## Action item
Repeat the entries in full. Each line must match exactly.

[Material supplied Boundary: Start]

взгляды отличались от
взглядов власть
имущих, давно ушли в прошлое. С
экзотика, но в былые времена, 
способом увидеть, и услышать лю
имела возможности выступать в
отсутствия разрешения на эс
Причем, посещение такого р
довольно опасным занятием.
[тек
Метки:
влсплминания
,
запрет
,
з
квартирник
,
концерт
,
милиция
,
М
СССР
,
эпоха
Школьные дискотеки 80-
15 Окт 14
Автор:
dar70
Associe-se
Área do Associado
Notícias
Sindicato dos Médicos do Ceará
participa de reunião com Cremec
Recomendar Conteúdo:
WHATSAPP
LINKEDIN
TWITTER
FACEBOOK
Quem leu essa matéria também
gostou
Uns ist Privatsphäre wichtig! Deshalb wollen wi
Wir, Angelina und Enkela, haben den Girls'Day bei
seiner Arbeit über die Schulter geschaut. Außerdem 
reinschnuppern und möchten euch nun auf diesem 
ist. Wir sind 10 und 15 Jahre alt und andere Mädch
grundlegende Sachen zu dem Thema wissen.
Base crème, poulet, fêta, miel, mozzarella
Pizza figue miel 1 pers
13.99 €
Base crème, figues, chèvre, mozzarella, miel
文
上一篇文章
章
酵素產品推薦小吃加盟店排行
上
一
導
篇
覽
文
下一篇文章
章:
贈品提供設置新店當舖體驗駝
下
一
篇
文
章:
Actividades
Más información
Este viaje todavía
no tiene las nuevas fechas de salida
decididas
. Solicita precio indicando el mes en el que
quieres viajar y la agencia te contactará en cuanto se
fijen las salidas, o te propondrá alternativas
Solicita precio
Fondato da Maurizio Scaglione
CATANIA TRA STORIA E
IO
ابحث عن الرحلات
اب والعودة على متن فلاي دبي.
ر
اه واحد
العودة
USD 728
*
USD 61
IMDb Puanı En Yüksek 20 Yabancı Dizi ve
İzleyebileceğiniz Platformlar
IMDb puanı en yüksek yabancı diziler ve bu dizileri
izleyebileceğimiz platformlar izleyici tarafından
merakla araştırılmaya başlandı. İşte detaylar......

[Material supplied Boundary: End]

## Response box
взгляды отличались от
взглядов власть
имущих, давно ушли в прошлое. С
экзотика, но в былые времена, 
способом увидеть, и услышать лю
имела возможности выступать в
отсутствия разрешения на эс
Причем, посещение такого р
довольно опасным занятием.
[тек
Метки:
влсплминания
,
запрет
,
з
квартирник
,
концерт
,
милиция
,
М
СССР
,
эпоха
Школьные дискотеки 80-
15 Окт 14
Автор:
dar70
Associe-se
Área do Associado
Notícias
Sindicato dos Médicos do Ceará
participa de reunião com Cremec
Recomendar Conteúdo:
WHATSAPP
LINKEDIN
TWITTER
FACEBOOK
Quem leu essa matéria também
gostou
Uns ist Privatsphäre wichtig! Deshalb wollen wi
Wir, Angelina und Enkela, haben den Girls'Day bei
seiner Arbeit über die Schulter geschaut. Außerdem 
reinschnuppern und möchten euch nun auf diesem 
ist. Wir sind 10 und 15 Jahre alt und andere Mädch
grundlegende Sachen zu dem Thema wissen.
Base crème, poulet, fêta, miel, mozzarella
Pizza figue miel 1 pers
13.99 €
Base crème, figues, chèvre, mozzarella, miel
文
上一篇文章
章
酵素產品推薦小吃加盟店排行
上
一
導
篇
覽
文
下一篇文章
章:
贈品提供設置新店當舖體驗駝
下
一
篇
文
章:
Actividades
Más información
Este viaje todavía
no tiene las nuevas fechas de salida
decididas
. Solicita precio indicando el mes en el que
quieres viajar y la agencia te contactará en cuanto se
fijen las salidas, o te propondrá alternativas
Solicita precio
Fondato da Maurizio Scaglione
CATANIA TRA STORIA E
IO
ابحث عن الرحلات
اب والعودة على متن فلاي دبي.
ر
اه واحد
العودة
USD 728
*
USD 61
IMDb Puanı En Yüksek 20 Yabancı Dizi ve
İzleyebileceğiniz Platformlar
IMDb puanı en yüksek yabancı diziler ve bu dizileri
izleyebileceğimiz platformlar izleyici tarafından
merakla araştırılmaya başlandı. İşte detaylar......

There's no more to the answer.